Students attending schools in the Adirondack Park are at a disadvantage. That’s the feeling of Ticonderoga Central School District officials, who are asking the state to create a special fund to help finance education within the Blue Line.
Students attending schools in the Adirondack Park are at a disadvantage.
That’s the feeling of Ticonderoga Central School District officials, who are asking the state to create a special fund to help finance education within the Blue Line.
“The children living within the Adirondack Park are being under-served as a result of the inability to financially support their educational institutions beyond the local property tax,” said John McDonald, Ti school superintendent. “This problem will continue to grow unless communities within the park can grow their tax base through economic development. However, that is not a likely scenario based on the regulations that exist to keep the park as a natural preserve to benefit future generations.”
The Ti school board has adopted a resolution asking the state to create a special fund for Adirondack schools and is asking local school districts and other officials to join in the campaign.
“It may be pie in the sky, but we need to do something,” McDonald said. “The reductions in state (school) aid and lack of economic growth place a tremendous burden on local taxpayers. The property tax levy is our only source of revenue.
“The new property tax cap adds to this dilemma as it now limits the only source of revenue schools can influence to meet the rising costs of mandates, pension, health insurance and other elements related to operating a school system,” he said.
The money for the education fund could be generated by those who use the Adirondack Park, McDonald suggested.
“Since the Adirondack Park was established and is constantly touted as the ‘playground’ for the state, it’s only fair that those who benefit from it should help those who live in it,” McDonald said.
Besides limited economic development, Adirondack Park schools have other issues, McDonald noted. Most are rural and small, many with declining enrollments.
“When the state made a flat percentage cut in aid across the state it hurt us (Adirondack) schools more than others,” the superintendent said. “A cut of $100,000 means a lot more to us than to a much larger school. The big school may eliminate a language program, so it’s only offering four languages instead of five. Here, we only offer two languages. That’s a much more serious cut to our students.”
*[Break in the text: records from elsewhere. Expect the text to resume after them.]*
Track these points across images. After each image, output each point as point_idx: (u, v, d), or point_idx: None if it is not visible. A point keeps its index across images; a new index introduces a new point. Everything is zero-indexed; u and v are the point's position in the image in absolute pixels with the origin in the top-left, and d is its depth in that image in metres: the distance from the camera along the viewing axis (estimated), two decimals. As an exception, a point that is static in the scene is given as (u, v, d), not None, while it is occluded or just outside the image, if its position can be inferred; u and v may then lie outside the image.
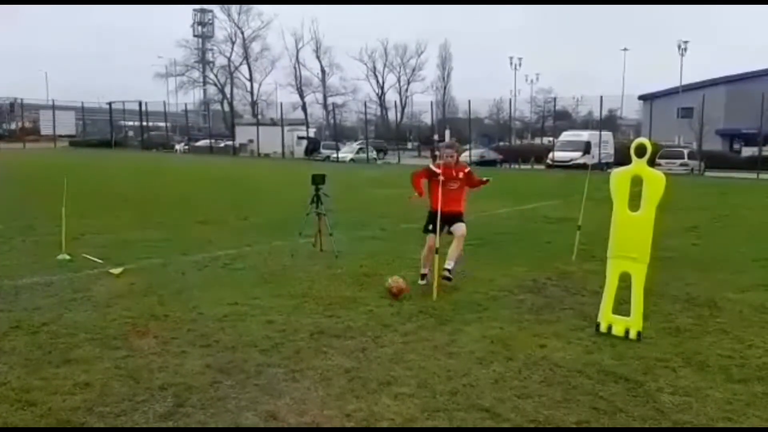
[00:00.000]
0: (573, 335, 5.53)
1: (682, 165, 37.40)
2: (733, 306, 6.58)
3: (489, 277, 7.71)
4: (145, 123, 63.36)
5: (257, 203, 16.10)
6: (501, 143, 57.02)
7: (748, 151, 45.24)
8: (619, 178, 5.60)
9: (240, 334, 5.39)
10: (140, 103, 61.62)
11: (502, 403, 4.09)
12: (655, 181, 5.37)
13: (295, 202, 12.73)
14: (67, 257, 8.35)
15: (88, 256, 8.43)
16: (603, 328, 5.59)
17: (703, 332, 5.70)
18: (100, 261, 8.23)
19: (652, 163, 5.55)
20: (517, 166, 44.41)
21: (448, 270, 7.11)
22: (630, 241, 5.53)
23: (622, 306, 5.66)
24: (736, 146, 52.85)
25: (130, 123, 68.37)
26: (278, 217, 12.69)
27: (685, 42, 59.01)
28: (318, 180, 8.96)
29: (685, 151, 40.06)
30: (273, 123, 55.69)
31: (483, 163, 44.84)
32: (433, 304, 6.44)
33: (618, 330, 5.49)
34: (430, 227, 7.16)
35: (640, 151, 5.47)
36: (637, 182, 5.54)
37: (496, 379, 4.52)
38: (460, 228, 7.33)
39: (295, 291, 6.91)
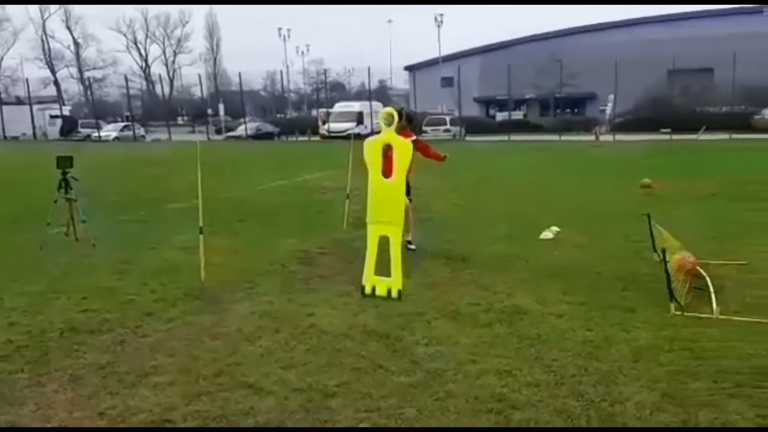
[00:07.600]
0: (340, 301, 5.70)
1: (445, 131, 40.42)
2: (481, 258, 7.25)
3: (260, 252, 7.65)
4: None
5: None
6: (278, 116, 56.91)
7: (501, 116, 50.11)
8: (372, 146, 5.83)
9: (-28, 343, 4.73)
10: None
11: (267, 377, 4.08)
12: (402, 148, 5.67)
13: (46, 189, 11.46)
14: None
15: None
16: (368, 290, 5.83)
17: (457, 284, 6.22)
18: None
19: (418, 130, 5.86)
20: (294, 138, 44.66)
21: (409, 241, 7.53)
22: (385, 206, 5.80)
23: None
24: (492, 112, 57.99)
25: None
26: (26, 208, 11.33)
27: (441, 15, 63.24)
28: (63, 163, 8.09)
29: (448, 118, 43.27)
30: (19, 102, 49.74)
31: (260, 136, 44.51)
32: (201, 285, 6.20)
33: (381, 290, 5.77)
34: None
35: (389, 120, 5.73)
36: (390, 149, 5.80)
37: (262, 354, 4.49)
38: None
39: (44, 287, 6.24)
The current state education aid formula is based on a district’s assessed property value and its poverty level, as measured by the number of free and reduce price lunches served to students.
“Property values are not a good measure of a community’s ability to pay taxes,” McDonald said, noting the existence of many high-value second homes in the park. “A community can have high property values, but its year-round residents may not be able to afford higher school taxes.”
He used Ticonderoga as an example. The Ti school district, which borders both Lake George and Lake Champlain, has the highest property values in this area. Yet, the school serves free or reduced price lunches to 48 percent of its students.
The rural nature of schools in the Adirondack Park is also a problem.
“As school enrollments drop, school leaders and boards of education are able to cut costs associated with certain parts of the school program, however other costs remain consistent,” McDonald said. “The costs of maintaining a facility does not fluctuate based on enrollment. Energy costs, insurance, debt service and daily maintenance are just some of the expenses that do not change when enrollment drops.
“It is incumbent on school districts to constantly assess their organizational structure in order to find opportunities to consolidate buildings and services, but that is not always an option given the vast distance between communities in the park,” he said.
It’s time for the state to acknowledge the Adirondack Park has changed since it was created in 1892. Then it was 2.6 million acres. Now it’s 6.1 million acres. The APA was formed in 1971 and regulations adopted to restrict development. Also, the state forest preserve has more than doubled.
“The park is a unique resource that New Yorkers should be proud of,” McDonald said, “but what has not been fully considered throughout its evolution and growth is the negative impact on the public educational institutions and the children they serve.”
Ti officials hope other school districts, towns and counties support their proposal.
“We want a united front; not just one school,” McDonald said. “Ticonderoga is trying to get the ball rolling, but we hope this gets support from school boards, towns and counties in the Adirondack Park.”
McDonald said he has had “positive” discussions with state Sen. Betty Little’s office on the issue.
A special education fund for Adirondack schools would benefit the entire region, McDonald believes.
“Although directed at schools, this fund would benefit all that reside within the park as it will reduce everyone’s reliance on the property tax,” he said. “In addition, it will confirm the state’s commitment to keep the park as a natural preserve and further demonstrate that it is a model for conservation for all New Yorkers.”
The superintendent stressed the Ticonderoga proposal is not an attack on the APA or the state. Adirondack schools face unusual challenges, he said, and need help.
“We’re not trying to be critical of the state or the APA (Adirondack Park Agency),” McDonald said. “We’re pointing out that the Adirondack Park is a unique place with unique rules and regulations. The state needs to recognize those regulations impact the people who live here.”